Our research is focused on the interactions that occur between bone cells, immune cells and tumour cells, with the goal of identifying new molecular targets, drugs and therapeutic strategies for the treatment of bone diseases, particularly bone metastases from breast and prostate cancer. We are also part of the Bone Oncology Program and have strong collaborative links with members of the Immunology Division and Cancer Division. Our work is currently funded by project grants from Cancer Council NSW and NH&MRC, and a revolutionary team award (program grant) from Prostate Cancer Foundation Australia/Movember.
Previous studies from the Rogers lab identified the molecular mechanisms of action of bisphosphonate drugs, a "blockbuster" class of agents used to inhibit bone destruction in patients with bone metastases as well as in other common bone diseases such as post-menopausal osteoporosis. We showed that these drugs inhibit FPP synthase, an enzyme of the cholesterol biosynthetic pathway, in bone-destroying osteoclasts. Blocking this enzyme prevents the lipid modification (prenylation) of essential small GTPase signalling proteins in osteoclasts.

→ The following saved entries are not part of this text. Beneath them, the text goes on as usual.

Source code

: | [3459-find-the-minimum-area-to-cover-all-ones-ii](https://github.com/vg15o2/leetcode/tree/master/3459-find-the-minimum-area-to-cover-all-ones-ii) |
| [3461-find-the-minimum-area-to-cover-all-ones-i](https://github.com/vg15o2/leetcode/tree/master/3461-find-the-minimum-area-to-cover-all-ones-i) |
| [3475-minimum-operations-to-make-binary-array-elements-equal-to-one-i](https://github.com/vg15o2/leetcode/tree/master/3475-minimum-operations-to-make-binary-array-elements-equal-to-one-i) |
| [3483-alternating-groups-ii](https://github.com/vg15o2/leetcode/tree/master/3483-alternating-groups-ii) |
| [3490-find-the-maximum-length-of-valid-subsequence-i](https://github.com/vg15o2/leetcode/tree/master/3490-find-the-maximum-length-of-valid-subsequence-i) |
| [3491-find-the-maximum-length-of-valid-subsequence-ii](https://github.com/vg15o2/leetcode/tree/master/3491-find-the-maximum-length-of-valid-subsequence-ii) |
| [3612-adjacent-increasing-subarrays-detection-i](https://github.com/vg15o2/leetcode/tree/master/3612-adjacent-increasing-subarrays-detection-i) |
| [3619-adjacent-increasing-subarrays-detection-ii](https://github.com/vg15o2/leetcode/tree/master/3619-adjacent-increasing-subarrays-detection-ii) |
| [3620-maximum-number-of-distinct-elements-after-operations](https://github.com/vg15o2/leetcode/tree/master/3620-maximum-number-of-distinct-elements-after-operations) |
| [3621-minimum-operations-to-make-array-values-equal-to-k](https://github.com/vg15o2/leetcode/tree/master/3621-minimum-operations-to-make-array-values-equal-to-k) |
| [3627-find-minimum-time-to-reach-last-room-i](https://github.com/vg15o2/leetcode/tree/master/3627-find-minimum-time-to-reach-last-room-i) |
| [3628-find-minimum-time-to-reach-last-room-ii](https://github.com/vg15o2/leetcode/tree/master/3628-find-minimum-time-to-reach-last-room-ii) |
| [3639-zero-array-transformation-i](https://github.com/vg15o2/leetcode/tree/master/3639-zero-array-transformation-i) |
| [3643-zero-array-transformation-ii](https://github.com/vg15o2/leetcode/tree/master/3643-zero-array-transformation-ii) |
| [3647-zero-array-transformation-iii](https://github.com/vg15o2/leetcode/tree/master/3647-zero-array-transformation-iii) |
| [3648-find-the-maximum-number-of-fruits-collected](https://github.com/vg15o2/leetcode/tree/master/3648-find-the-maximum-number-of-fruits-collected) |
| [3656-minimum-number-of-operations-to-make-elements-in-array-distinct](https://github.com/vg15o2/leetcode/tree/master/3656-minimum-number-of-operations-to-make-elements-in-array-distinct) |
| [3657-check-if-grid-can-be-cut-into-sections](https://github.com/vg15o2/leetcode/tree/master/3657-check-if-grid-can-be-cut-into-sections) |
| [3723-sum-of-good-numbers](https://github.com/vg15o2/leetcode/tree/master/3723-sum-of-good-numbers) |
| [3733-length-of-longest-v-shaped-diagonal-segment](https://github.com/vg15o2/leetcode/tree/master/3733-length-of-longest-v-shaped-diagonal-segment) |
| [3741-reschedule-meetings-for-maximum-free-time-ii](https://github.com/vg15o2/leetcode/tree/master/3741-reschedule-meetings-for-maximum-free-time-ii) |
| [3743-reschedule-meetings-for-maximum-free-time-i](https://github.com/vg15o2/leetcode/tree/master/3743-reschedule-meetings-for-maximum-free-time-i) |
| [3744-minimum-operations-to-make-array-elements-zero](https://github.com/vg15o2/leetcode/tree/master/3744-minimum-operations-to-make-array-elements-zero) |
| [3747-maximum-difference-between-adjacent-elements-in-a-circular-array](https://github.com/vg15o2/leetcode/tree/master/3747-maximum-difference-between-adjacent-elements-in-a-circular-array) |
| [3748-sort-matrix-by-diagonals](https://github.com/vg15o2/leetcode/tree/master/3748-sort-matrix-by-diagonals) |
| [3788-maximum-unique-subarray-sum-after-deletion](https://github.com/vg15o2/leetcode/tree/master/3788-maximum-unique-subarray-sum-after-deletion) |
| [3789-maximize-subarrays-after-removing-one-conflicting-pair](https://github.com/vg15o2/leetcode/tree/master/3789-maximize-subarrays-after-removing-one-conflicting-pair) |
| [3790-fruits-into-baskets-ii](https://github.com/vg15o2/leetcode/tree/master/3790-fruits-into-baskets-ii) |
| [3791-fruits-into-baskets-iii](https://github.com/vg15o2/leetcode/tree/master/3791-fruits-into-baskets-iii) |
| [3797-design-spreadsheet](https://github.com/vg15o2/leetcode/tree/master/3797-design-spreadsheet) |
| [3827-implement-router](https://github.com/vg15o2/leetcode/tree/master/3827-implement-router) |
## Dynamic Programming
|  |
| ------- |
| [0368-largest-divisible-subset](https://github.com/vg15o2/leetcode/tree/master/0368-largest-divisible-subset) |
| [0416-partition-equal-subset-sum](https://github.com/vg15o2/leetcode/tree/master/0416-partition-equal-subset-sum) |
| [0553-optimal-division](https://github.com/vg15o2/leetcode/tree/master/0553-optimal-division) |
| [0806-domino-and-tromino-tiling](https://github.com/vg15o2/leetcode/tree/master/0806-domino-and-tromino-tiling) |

Inhibition of FPP synthase in circulating monocytes also leads to activation of gamma,delta-T cells and is the cause of the acute phase reaction to bisphosphonate therapy. Our current research includes studies to identify the mechanisms underlying the "pleiotropic" (off-target) effects of bisphosphonates, including anti-tumour activity that has been observed in preclinical models and in clinical trials of patients with breast cancer and multiple myeloma.
Our very recent findings, using state-of-the-art intravital imaging approaches, indicate that these drugs have anti-cancer activity by affecting cells of the immune system (tumour-associated macrophages). We are also applying our expertise in studying the actions of bisphosphonate drugs in order to gain insights into the pathology of mevalonate kinase deficiency, a rare autoinflammatory disease caused by mutations in an enzyme of the cholesterol biosynthesis pathway.